Wasn't Jason Schreier who said Sony was planning for a 2019 release at some point, but they delayed one year to guarantee a stronger launch lineup?
If so, I'd say he's a very substantial source.
I mean if you want to use infinity fabric to connect a die to the system you can but even then it's a huge latency penalty. At that point, you'd probably move CPU off die too to balance it out. Why even make a ~300mm^2 die for the APU?
Maybe because the SoC is strictly AMD IP made on TSMC whereas the other is Sony/PowerVR/whomever IP maybe even built on another fab or node.
I disagree that its bonkers. I don't consider it highly plausible, but we've a number of pointers including Sony working on realtime RT solutions and employing RT talent.
There's also the fact that the github leak is showing RT tests for SeX's SoC, but none for the alleged PS5 SoC.
Add to that the fact that AMD claimed that Microsoft would be using their RT RDNA solution but didn't state the same for Sony, plus that Aquarius-something TSMC insider who's been on spot leaking die areas (did so for the SeX SoC also) saying the PS5 has a separate chip for RT.. and you have an actually good case for an off-chip RT solution on the PS5.
He said
“There is ray-tracing acceleration in the GPU hardware,” he says, “which I believe is the statement that people were looking for.”
Fair enough.
Does it cease to be GPU hardware if the RT is on a separate chip?
Would you consider the Xbox Xenos' daughter chip which had 10MB eDRAM and the rasterizer units, and was fabbed by NEC while the "main GPU" chip was made by TSMC and Globalfoundries, as not part of the GPU hardware?
I mean all "dedicated hardware" is going to offload it..that's the point of dedicated hardware is it not?....
No, you can have dedicated hardware to
partially offload raytracing.
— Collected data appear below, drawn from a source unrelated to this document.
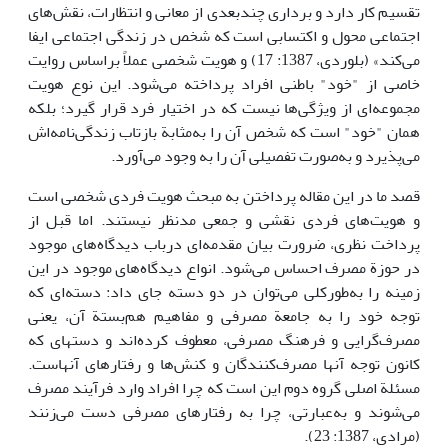
تقسیم کار دارد و برداری چندبعدی از معانی و انتظارات، نقش‌های
اجتماعی محول و اکتسابی است که شخص در زندگی اجتماعی ایفا
می‌کند» (بلوردی، 1387: 17) و هویت شخصی عملاً براساس روایت
خاصی از "خود" باطنی افراد پرداخته می‌شود. این نوع هویت
مجموعه‌ای از ویژگی‌ها نیست که در اختیار فرد قرار گیرد؛ بلکه
همان "خود" است که شخص آن را به‌مثابة بازتاب زندگی‌نامه‌اش
می‌پذیرد و به‌صورت تفصیلی آن را به وجود می‌آورد.
قصد ما در این مقاله پرداختن به مبحث هویت فردی شخصی است
و هویت‌های فردی نقشی و جمعی مدنظر نیستند. اما قبل از
پرداخت نظری، ضرورت بیان مقدمه‌ای درباب دیدگاه‌های موجود
در حوزة مصرف احساس می‌شود. انواع دیدگاه‌های موجود در این
زمینه را به‌طورکلی می‌توان در دو دسته جای داد: دسته‌ای که
توجه خود را به جامعة مصرفی و مفاهیم هم‌بستة آن، یعنی
مصرف‌گرایی و فرهنگ مصرفی، معطوف کرده‌اند و دسته­ای که
کانون توجه آنها مصرف‌کنندگان و کنش‌ها و رفتارهای آنهاست.
مسئلة اصلی گروه دوم این است که چرا افراد وارد فرآیند مصرف
می‌شوند و به‌عبارتی، چرا به رفتارهای مصرفی دست می‌زنند
(مرادی، 1387: 23).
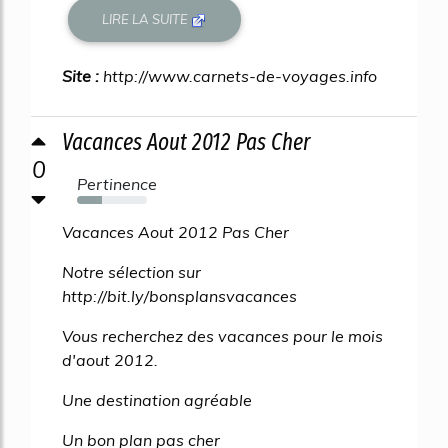
LIRE LA SUITE
Site :
http://www.carnets-de-voyages.info
Vacances Aout 2012 Pas Cher
0
Pertinence
36%
Vacances Aout 2012 Pas Cher
Notre sélection sur
http://bit.ly/bonsplansvacances
Vous recherchez des vacances pour le mois
d'aout 2012.
Une destination agréable
Un bon plan pas cher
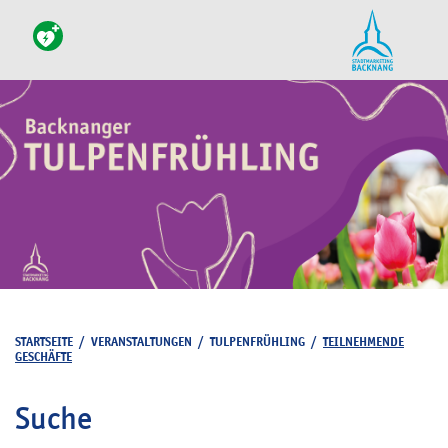
STARTSEITE
/
VERANSTALTUNGEN
/
TULPENFRÜHLING
/
TEILNEHMENDE
GESCHÄFTE
Suche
Which is the case for Turing's implementation of fixed-function "RT units" that takes very little die area but is extremely taxing on the shader processors / SM units.
If Sony developed their own separate chip, I'd expect it to come with it's own set of non-flexible but very optimised ALUs. At the very least because having a RT chip that does everything with the help of the main GPU's ALUs could put a bottleneck into any inter-chip bandwidth.
Perhaps it would have also its own set of eDRAM too, since RT is very demanding on bandwidth.